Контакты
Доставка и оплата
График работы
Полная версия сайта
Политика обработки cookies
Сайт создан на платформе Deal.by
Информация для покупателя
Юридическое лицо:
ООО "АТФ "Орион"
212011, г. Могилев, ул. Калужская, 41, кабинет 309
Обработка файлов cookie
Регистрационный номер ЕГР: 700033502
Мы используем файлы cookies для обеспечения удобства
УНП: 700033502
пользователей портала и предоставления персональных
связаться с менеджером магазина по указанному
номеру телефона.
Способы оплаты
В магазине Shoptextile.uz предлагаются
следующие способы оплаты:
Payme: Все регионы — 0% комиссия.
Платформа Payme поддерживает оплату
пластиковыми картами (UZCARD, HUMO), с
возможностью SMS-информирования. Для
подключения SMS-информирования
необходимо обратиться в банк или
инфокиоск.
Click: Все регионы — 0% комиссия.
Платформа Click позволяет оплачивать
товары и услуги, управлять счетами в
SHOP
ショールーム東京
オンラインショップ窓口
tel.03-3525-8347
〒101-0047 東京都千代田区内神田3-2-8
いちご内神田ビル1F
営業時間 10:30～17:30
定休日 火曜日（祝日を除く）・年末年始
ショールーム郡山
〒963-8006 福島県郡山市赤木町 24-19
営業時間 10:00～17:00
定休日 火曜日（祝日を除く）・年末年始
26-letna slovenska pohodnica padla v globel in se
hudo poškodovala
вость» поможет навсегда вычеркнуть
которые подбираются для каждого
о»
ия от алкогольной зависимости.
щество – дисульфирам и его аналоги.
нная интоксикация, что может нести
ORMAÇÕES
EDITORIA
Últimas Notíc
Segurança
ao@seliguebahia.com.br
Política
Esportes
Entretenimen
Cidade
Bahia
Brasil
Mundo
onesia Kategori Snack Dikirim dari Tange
-- -- --
EXERCISE OBJECTIVE: Each entry must appear again in the answer exactly as written.

WRITTEN REPLY:
Контакты
Доставка и оплата
График работы
Полная версия сайта
Политика обработки cookies
Сайт создан на платформе Deal.by
Информация для покупателя
Юридическое лицо:
ООО "АТФ "Орион"
212011, г. Могилев, ул. Калужская, 41, кабинет 309
Обработка файлов cookie
Регистрационный номер ЕГР: 700033502
Мы используем файлы cookies для обеспечения удобства
УНП: 700033502
пользователей портала и предоставления персональных
связаться с менеджером магазина по указанному
номеру телефона.
Способы оплаты
В магазине Shoptextile.uz предлагаются
следующие способы оплаты:
Payme: Все регионы — 0% комиссия.
Платформа Payme поддерживает оплату
пластиковыми картами (UZCARD, HUMO), с
возможностью SMS-информирования. Для
подключения SMS-информирования
необходимо обратиться в банк или
инфокиоск.
Click: Все регионы — 0% комиссия.
Платформа Click позволяет оплачивать
товары и услуги, управлять счетами в
SHOP
ショールーム東京
オンラインショップ窓口
tel.03-3525-8347
〒101-0047 東京都千代田区内神田3-2-8
いちご内神田ビル1F
営業時間 10:30～17:30
定休日 火曜日（祝日を除く）・年末年始
ショールーム郡山
〒963-8006 福島県郡山市赤木町 24-19
営業時間 10:00～17:00
定休日 火曜日（祝日を除く）・年末年始
26-letna slovenska pohodnica padla v globel in se
hudo poškodovala
вость» поможет навсегда вычеркнуть
которые подбираются для каждого
о»
ия от алкогольной зависимости.
щество – дисульфирам и его аналоги.
нная интоксикация, что может нести
ORMAÇÕES
EDITORIA
Últimas Notíc
Segurança
ao@seliguebahia.com.br
Política
Esportes
Entretenimen
Cidade
Bahia
Brasil
Mundo
onesia Kategori Snack Dikirim dari Tange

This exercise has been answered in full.